Connie transforms from fitness to beauty
BEFORE Connie Bhebhe started to invest in her cosmetics brand, she spent most of her days in tracksuit pants.
“I remember watching JLo when I was 14 and she was dancing and singing. I remember thinking how amazing she was as the full package.”
Bhebhe spent a lot of time working on her body and eventually started on gym-fitness competitions.
“I had a problem with that lower-belly area and I wanted to get rid of it but still keep my curves. I realised I had to do a lot of cardio to get rid of it.”
She used cling and plastic wraps around her midsection and then decided to find a material that could do the same thing or work even better.
“I designed the material into something that looks presentable and a person wouldn’t need to hide when wearing.”
That’s how her fitness business Cobe Fit gained momentum. Her thermosculpt belts are available for order and used by several celebrities.
She branched out into cosmetics after two years of running Cobe Fit.
“I always found myself in gym clothes and felt like I didn’t look like a girl anymore so I thought I need to transform myself. What could I do that wouldn’t be drastic but would still make me feel a little more like a girl? Make-up was the obvious choice.”
By that time though, all Bhebhe knew was how to apply make-up in the same way she’d been doing since she was 17.
“I didn’t even know how to do my brows.

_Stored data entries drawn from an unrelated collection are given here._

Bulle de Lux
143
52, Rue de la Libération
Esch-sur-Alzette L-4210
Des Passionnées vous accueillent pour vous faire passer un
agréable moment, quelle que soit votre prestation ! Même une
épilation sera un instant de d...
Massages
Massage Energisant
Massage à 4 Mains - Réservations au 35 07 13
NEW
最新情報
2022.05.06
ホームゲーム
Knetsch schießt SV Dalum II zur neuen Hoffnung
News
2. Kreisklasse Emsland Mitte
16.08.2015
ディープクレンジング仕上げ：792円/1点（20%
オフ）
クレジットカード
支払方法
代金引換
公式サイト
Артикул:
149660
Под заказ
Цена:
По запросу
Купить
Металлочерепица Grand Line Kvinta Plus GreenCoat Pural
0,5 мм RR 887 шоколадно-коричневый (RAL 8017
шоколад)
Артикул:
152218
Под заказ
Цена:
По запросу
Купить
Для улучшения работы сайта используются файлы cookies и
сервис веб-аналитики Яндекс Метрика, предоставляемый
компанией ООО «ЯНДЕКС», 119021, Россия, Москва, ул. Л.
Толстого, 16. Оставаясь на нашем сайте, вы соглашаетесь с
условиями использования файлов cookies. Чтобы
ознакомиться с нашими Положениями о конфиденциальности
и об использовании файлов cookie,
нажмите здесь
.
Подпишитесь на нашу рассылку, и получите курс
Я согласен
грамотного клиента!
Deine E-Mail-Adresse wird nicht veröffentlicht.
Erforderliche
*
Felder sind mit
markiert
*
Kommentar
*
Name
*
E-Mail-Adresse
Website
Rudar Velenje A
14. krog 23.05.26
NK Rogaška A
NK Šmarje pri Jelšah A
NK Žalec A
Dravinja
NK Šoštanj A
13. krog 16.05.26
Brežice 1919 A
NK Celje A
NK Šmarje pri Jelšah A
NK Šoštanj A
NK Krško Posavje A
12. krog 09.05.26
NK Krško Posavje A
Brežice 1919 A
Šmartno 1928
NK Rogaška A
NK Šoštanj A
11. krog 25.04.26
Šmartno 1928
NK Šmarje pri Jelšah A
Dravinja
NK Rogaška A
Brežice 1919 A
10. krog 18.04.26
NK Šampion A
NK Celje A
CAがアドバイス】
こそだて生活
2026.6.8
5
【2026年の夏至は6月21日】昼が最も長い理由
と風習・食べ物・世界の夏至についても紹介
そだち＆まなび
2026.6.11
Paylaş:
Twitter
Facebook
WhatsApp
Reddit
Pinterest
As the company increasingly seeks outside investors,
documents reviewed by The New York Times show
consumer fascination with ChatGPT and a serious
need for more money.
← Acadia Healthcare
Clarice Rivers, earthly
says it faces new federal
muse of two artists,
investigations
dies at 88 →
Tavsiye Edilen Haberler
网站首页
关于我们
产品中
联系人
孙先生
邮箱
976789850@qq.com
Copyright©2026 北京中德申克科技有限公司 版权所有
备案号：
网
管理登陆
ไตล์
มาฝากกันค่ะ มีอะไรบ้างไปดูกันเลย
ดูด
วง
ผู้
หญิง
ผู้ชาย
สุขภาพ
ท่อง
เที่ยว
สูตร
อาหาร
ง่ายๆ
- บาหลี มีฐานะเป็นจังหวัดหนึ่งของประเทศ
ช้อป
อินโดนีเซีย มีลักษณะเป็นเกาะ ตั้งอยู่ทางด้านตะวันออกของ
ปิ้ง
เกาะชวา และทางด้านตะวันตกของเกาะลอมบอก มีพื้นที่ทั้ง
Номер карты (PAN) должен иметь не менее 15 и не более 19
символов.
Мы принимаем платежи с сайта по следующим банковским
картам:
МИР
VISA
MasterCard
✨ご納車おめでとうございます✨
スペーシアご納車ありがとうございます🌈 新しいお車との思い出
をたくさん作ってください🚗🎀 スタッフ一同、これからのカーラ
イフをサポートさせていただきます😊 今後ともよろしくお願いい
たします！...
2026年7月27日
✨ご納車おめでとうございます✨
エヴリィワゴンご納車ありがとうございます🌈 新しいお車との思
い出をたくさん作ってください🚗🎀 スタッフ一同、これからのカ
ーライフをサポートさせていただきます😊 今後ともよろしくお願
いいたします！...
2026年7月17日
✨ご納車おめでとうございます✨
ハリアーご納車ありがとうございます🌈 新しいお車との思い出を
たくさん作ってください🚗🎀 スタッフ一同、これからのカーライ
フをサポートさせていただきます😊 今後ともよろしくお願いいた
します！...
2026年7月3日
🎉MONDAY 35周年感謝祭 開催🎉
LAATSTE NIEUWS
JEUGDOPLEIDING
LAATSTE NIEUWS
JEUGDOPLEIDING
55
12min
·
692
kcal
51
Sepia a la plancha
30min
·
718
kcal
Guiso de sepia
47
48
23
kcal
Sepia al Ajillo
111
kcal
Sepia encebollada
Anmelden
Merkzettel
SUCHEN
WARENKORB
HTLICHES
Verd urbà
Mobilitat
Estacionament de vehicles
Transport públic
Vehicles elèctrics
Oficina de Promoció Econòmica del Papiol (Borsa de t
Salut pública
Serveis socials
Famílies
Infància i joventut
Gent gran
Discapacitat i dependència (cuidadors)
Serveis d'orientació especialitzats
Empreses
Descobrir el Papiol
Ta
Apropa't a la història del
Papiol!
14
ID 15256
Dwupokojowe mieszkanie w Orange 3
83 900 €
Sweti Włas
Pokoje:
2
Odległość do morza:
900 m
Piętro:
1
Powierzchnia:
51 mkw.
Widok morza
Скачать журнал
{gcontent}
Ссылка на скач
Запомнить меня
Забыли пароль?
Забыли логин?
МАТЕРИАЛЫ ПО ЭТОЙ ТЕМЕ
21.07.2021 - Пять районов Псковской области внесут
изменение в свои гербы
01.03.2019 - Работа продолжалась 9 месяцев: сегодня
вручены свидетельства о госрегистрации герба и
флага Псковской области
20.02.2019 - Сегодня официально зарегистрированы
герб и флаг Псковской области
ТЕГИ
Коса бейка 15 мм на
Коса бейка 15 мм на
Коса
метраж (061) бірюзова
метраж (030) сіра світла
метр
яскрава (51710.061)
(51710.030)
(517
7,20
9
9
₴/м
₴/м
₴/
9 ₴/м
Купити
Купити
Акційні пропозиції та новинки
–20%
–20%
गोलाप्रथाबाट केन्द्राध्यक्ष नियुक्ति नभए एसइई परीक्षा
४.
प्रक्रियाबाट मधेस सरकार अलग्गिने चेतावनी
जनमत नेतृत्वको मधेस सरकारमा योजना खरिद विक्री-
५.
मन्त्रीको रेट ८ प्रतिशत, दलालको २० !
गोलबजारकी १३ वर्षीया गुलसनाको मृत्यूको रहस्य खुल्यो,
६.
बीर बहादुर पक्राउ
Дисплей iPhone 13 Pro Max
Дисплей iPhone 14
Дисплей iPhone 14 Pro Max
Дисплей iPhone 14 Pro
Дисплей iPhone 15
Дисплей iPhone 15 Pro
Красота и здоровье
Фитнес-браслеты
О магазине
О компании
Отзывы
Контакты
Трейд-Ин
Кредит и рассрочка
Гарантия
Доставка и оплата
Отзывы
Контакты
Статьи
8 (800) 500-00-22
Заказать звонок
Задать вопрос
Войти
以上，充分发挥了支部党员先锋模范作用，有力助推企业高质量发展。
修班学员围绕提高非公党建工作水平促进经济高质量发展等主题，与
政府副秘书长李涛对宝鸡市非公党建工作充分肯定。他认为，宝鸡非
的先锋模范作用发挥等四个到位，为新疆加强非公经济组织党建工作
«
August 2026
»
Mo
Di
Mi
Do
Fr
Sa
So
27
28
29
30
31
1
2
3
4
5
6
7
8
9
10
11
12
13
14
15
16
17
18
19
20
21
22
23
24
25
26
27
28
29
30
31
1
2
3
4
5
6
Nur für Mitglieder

I had been wearing the same lipstick since forever, so I tried to look at what else was out there.”
While travelling to Canada last year Bhebe tried different brands but still couldn’t find the right shade.
“When I returned I wanted to get a lot more stuff but a lot of brands were either too expensive or just not the right one. It was a case of: ‘If I’m getting into make-up again for the first time, I’m not going to spend that much money on just one item’.”
A friend of hers planted the seed to start her own cosmetics brand.
“It was weird for me because I was all about fitness and people identified me with that, so I thought they would call my bluff if I was suddenly this beauty girl.”
For a long time she looked for someone who could be the face of her brand while she focused on the business end, but no one was buying into her vision.
“I ended up using my face and name. Three months later we put out our first Connie Transform range of lip shades.”
Bhebhe gained an edge from not looking at her competitors.
“It was a blessing because you hear a lot of noise about what other people are doing. All I knew was I could not find the kind of lipstick I wanted anywhere.”
The only difficulty she faced was getting the formula right.
“It took three rounds of samples. It costs money to get the samples – time and money.
“If it doesn’t work out a second time you start to feel discouraged. I had to try one more time and it was perfect. The smell was perfect, it was light on the lips, it was long wear and smudge free. I could not believe it.”
Sampling is where a lot of people give up but Bhebhe said was important to go the extra mile and put in the extra hours.
“Many people are not willing to do that and that’s the starting point a lot of people need.”
Connie Transform has 20 distributors and Bhebhe hopes to get it to 100 before the end of this year.
“In the next month, I will be releasing high-quality lashes. I was so determined to get them right, probably the hardest thing after eyebrows.”
The 27-year-old is also working on launching other beauty products.
She said social media had a big influence on beauty.
“As Africans, what we would look at initially were people’s clothes and the cars they drove to determine who they were. Now we are getting more into detail – what kind of hair and make-up she’s wearing. We are zooming into everything, not just how you live, it’s more about skin, where you’re eating, where you’re invited and so on.”
Somehow she’s managing to juggle it all, without tying to manage her time.
“I realised I was going to be successful if my work and I became one. So it’s a complete mash-up. I have no schedule. I could work for six hours in the morning or evening or go for breakfast and work for an hour. I really wanted to design my businesses to fit my life and not the other way around.”
‘I’d be successful if my work and I became one’
PERFECT FIT: Connie Bhebhe, the owner of cosmetics brand Connie Transform, wanted a lipstick that could work perfectly on all shades.